_What is being asked_
The copy you give must match the lines from the top of the data through the line containing "(145, 229) none" exactly, and it must hold no pictures.

####

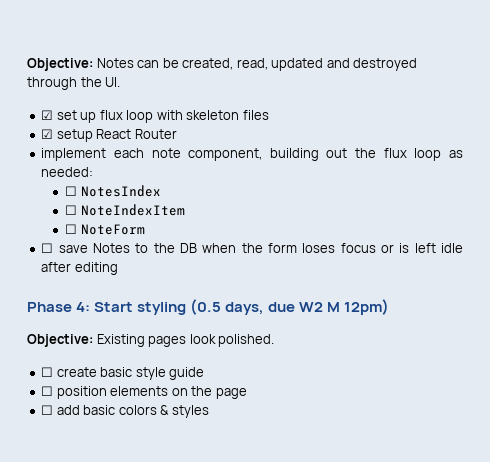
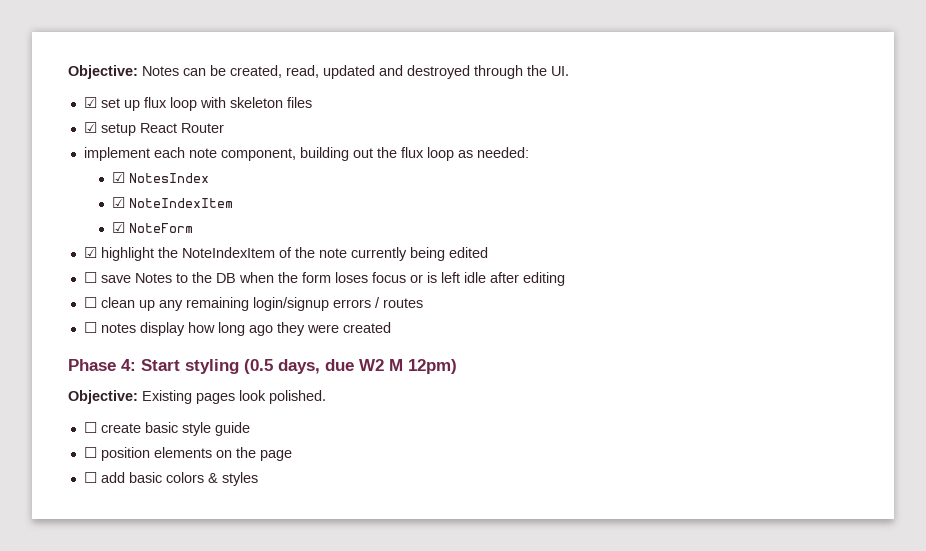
[64,186,77,196] ☐ -> [112,172,126,183] ☑
[64,205,77,215] ☐ -> [112,197,126,208] ☑
[64,224,77,234] ☐ -> [112,222,126,233] ☑
(145, 229) none -> [83,247,488,261] // ☑ highlight the NoteIndexItem of the note currently being edited
(118, 268) none -> [83,297,423,311] [83,322,391,336] // ☐ clean up any remaining login/signup errors / routes // ☐ notes display how long ago they were created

####

_Task solution_
[64,186,77,196] ☐ -> [112,172,126,183] ☑
[64,205,77,215] ☐ -> [112,197,126,208] ☑
[64,224,77,234] ☐ -> [112,222,126,233] ☑
(145, 229) none -> [83,247,488,261] // ☑ highlight the NoteIndexItem of the note currently being edited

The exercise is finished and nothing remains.